Last night, I was watching The Pacific on my iPad. For those not aware, it’s a sort of follow-up to Band of Brothers that focuses on the Pacific theatre of World War 2 and the various island hopping campaigns of the 1st Marine Division. If you haven’t seen it, it’s worth watching, but it’s definitely not as good as Band of Brothers. So don’t get your hopes too high. But, back to the point. In episode for, young Eugene Sledge receives a care package from his father that includes a S&W revolver, apparently chambered in .45 of some sort. One of his friends says something to the extent of “don’t ever trade that, because a hit from a .45 will put a Jap down faster than a whole clip from your [M1] Carbine. Hit him in the hand and it’ll take his whole arm off.”

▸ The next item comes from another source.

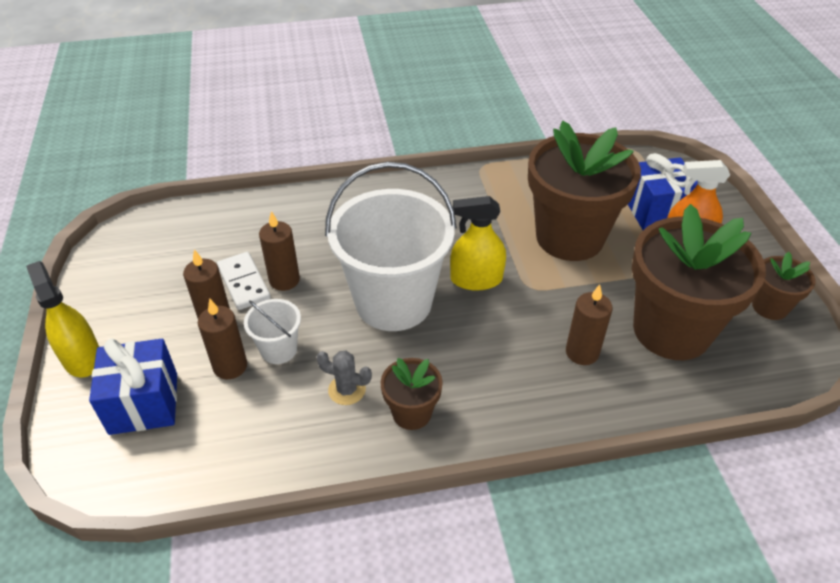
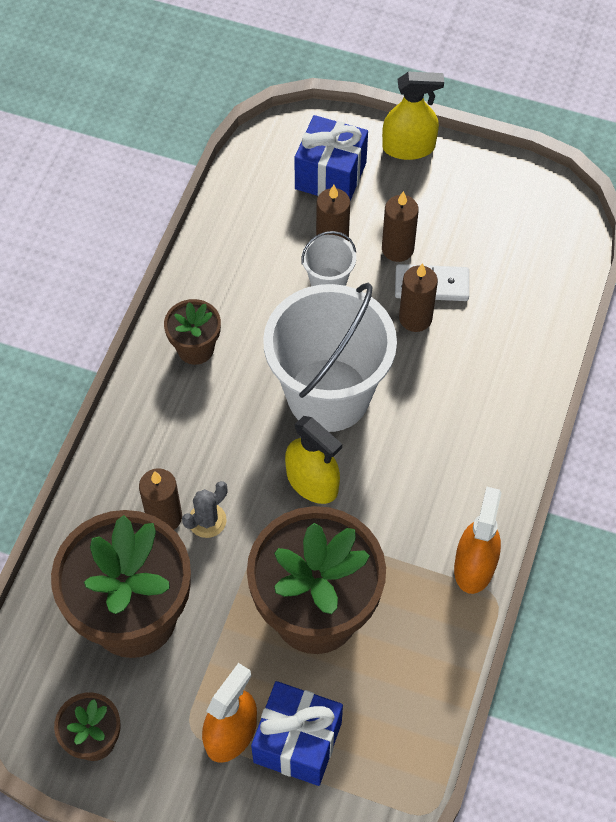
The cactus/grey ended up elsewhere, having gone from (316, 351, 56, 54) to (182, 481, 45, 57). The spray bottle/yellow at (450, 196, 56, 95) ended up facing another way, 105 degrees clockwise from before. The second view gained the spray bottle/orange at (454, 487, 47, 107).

It’s supposed to be a meaningful scene where an experienced combat solider explains to the green recruit “how things really are”, but I couldn’t help but laugh at the lines about stopping power. The gun given to Sledge is quite likely a Model 1917 S&W, which was chambered in .45 ACP and used half-moon clips to retain the rounds. It’s a great design, and one that served as a substitute standard for 1911s in both World Wars. But, we all know very well that no .45 ACP on earth will take a man’s arm off, and while that can be ascribed to hyperbole what’s far more interesting to me is the statement about the .30 Carbine round.
For years, the .30 Carbine has endured a somewhat checkered reputation. It seems that in World War 2, there were exactly two mindsets about the M1 Carbine: people either loved the light, handy little rifle or they absolutely hated it. The later Korean conflict would spawn rumors about the .30 Carbine not having sufficient stopping power, which was likely a result of using an FMJ projectile at a relatively low velocity. That would produce a very small wound channel, not like a modern .223 round or the .30’06 rifles of the day. But was the M1 really all that bad? The answer, as it is to many things is “maybe.” Like many ideas, it was a compromise.
20 years later, the military would get the rifle they didn’t know they wanted when they spec’d out the M1 Carbine; it happened to be the M16 and it has become our longest serving military rifle ever. As it turns out, the problem with the M1 was its ammo. When the “rules” of war restrict you to FMJ or non-expanding bullets, the M1 Carbine is like a really big .32 caliber pistol. Today, with modern JHP and softpoint ammo, an M1 could easily fill a niche as a home defense rifle.